New entrants have voice heard in Europe
THE disadvantages faced by new entrants to farming and ways of helping them were discussed by Scottish MEP Alyn Smith during a meeting with senior European Commission officials responsible for the future of the Single Farm Payment.
Mr Smith, who was accompanied by Roger McCall of the New Entrants Forum, an independent group formed to highlight the way young farmers are detrimentally affected by the current SFP scheme in Scotland, said afterwards the meeting had been ‘useful and constructive’, while Mr McCall added it was ‘another step on a journey’.
He said he welcomed the fact the Commission was ‘fully aware’ of the ‘real handicaps’ faced by new entrants and were aware the system needed urgent reform. “The market in entitlements is not working to support active farming as it should. While this will, to an extent, resolve itself as the new CAP comes in after 2013, there is a pressing problem now and it is right we look at all our options.

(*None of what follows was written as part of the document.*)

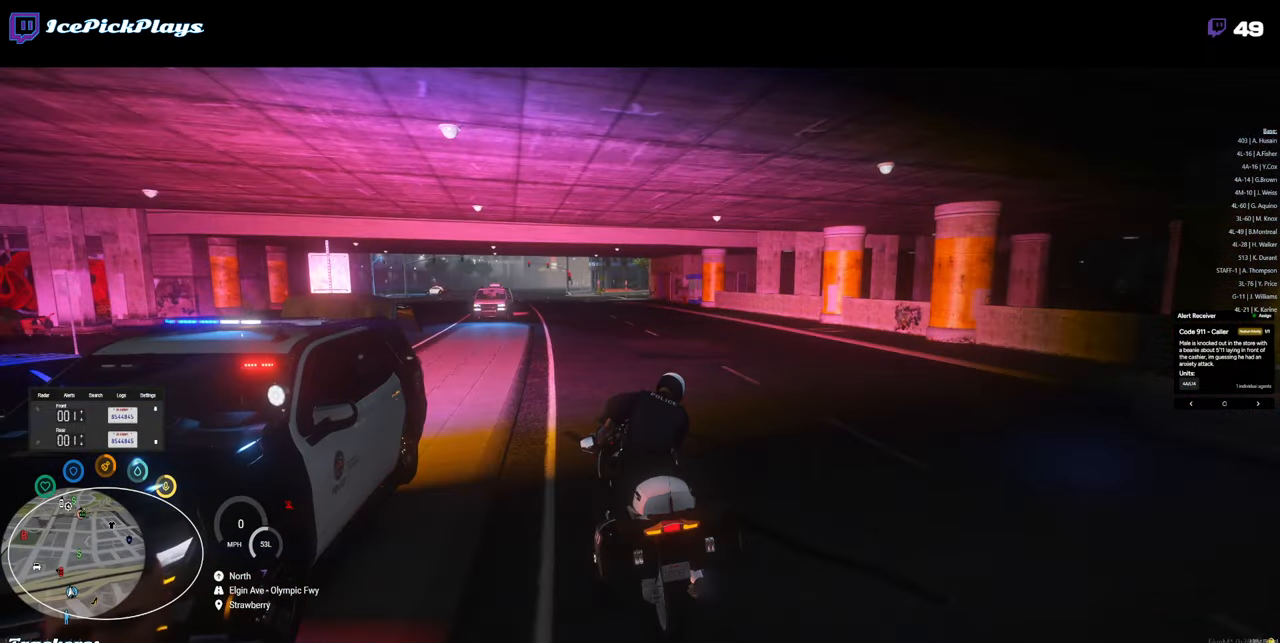
{"keys": [], "mouse": [], "events": []}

“I was pleased the Commission is clearly determined to find the right solution for the next reform of the regulation in 2013, so new entrants have the same rights as other farmers from day one. Amending the regulation itself before 2013 is not on the cards, but we do have other options. We can find innovative solutions using the current laws to favour active farmers.”
He said he would be writing to the Scottish Government regarding the possibility of transferring money from entitlement transfers to a National Reserve, though he added such proposals must be investigated thoroughly, to prevent any more ‘unwanted side effects’.
“This has too often been portrayed as a case of farmer versus farmer, but existing holders of SFP entitlements who actively farm the land have nothing to fear from reform. Assisting eager new entrants who want to contribute to our agricultural and climate goals can only be good for Scotland.”
Mr McCall said it was a ‘big step forward’ for young people and new entrants to finally have their voice heard at European level. “It was made clear that financial hardship now exists for young businesses as a direct result of the SFP scheme. These businesses need help if they are to survive until changes happen.”